I didn’t move as he approached me again. He smelled warm and clean—I guess he hadn’t been on the streets that long. He smelled good … really good.

Bishop’s expression clouded and he rubbed his temples again. “It’s like a million images are hitting me all at once. Even more now that you’re here with me. All I know is … it’s running out. I have only four more days to find the others before they’re lost to me. But … there’s no one. Nowhere. Maybe I’m alone. Maybe they’re not here. But they’re supposed to be, and I’m supposed to be able to find them.”

My heart pounded hard and fast. It had done something similar with Stephen the other night, speeding up at the idea of spending time with him. But this was different—it felt different.
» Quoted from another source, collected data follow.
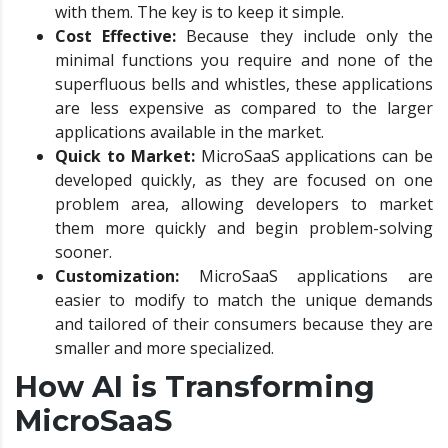
with them. The key is to keep it simple.
Cost Effective:
Because they include only the
minimal functions you require and none of the
superfluous bells and whistles, these applications
are less expensive as compared to the larger
applications available in the market.
Quick to Market:
MicroSaaS applications can be
developed quickly, as they are focused on one
problem area, allowing developers to market
them more quickly and begin problem-solving
sooner.
Customization:
MicroSaaS applications are
easier to modify to match the unique demands
and tailored of their consumers because they are
smaller and more specialized.
How AI is Transforming
MicroSaaS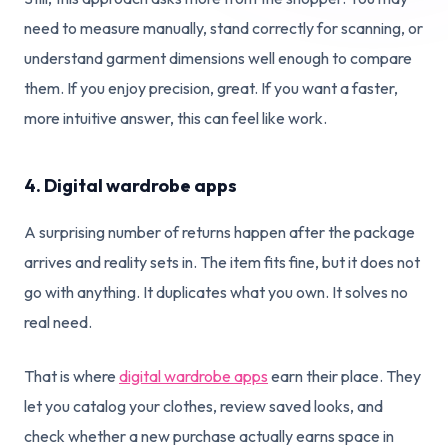
need to measure manually, stand correctly for scanning, or
understand garment dimensions well enough to compare
them. If you enjoy precision, great. If you want a faster,
more intuitive answer, this can feel like work.
4. Digital wardrobe apps
A surprising number of returns happen after the package
arrives and reality sets in. The item fits fine, but it does not
go with anything. It duplicates what you own. It solves no
real need.
That is where
digital wardrobe apps
earn their place. They
let you catalog your clothes, review saved looks, and
check whether a new purchase actually earns space in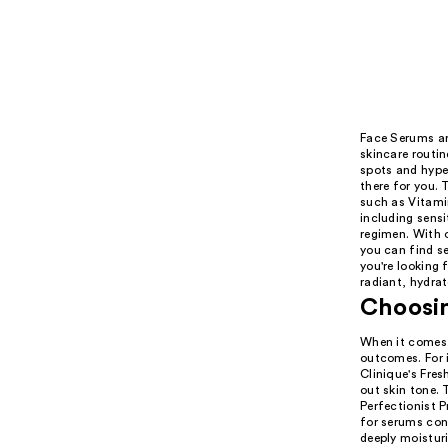
Face Serums are
skincare routin
spots and hype
there for you. 
such as Vitamin
including sensi
regimen. With o
you can find se
you're looking 
radiant, hydrat
Choosin
When it comes t
outcomes. For i
Clinique's Fres
out skin tone.
Perfectionist P
for serums con
deeply moistur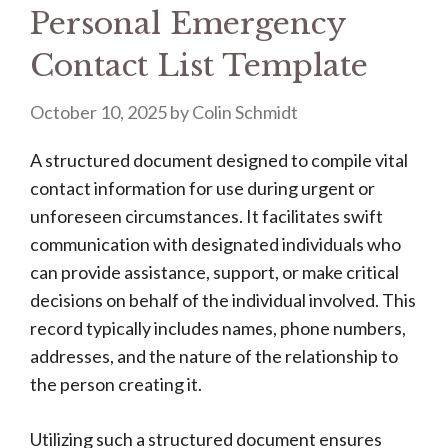
Personal Emergency
Contact List Template
October 10, 2025
by
Colin Schmidt
A structured document designed to compile vital
contact information for use during urgent or
unforeseen circumstances. It facilitates swift
communication with designated individuals who
can provide assistance, support, or make critical
decisions on behalf of the individual involved. This
record typically includes names, phone numbers,
addresses, and the nature of the relationship to
the person creating it.
Utilizing such a structured document ensures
And it wasn’t just because Bishop was a very cute, if disturbed, boy whose path had crossed mine. There was something about him—something I couldn’t place. So familiar. So compelling. Bishop was strange and babbling, but I felt drawn to him like nothing I’d experienced before. I tried to tell myself he was just a troubled kid I’d found on the sidewalk, not someone I should ever be attracted to.

I need to walk away. Right now.

But I didn’t.

“Are you high?” It was a guess, probably a good one. I needed a reason for his odd behavior, to label it so this would make some kind of sense to me.

He looked up at the dark sky. “High, yes. I need to be high above the city. That might help me find them.”

I looked up. There were no stars tonight. The heavy clouds were threatening rain. A bright beam of light shone up above the tall buildings, back in the direction of the movie theater.

“Above the city?” I asked, following his gaze.

He shook his head. “I can’t fly here. None of us can. And it hurts so much—I can’t explain it properly because I can’t think properly. I’m damaged.” He raked a hand through his dark, messy hair. “Why is it like this for me? I hate feeling this way, but I can’t snap out of it and get control. There has to be another way.”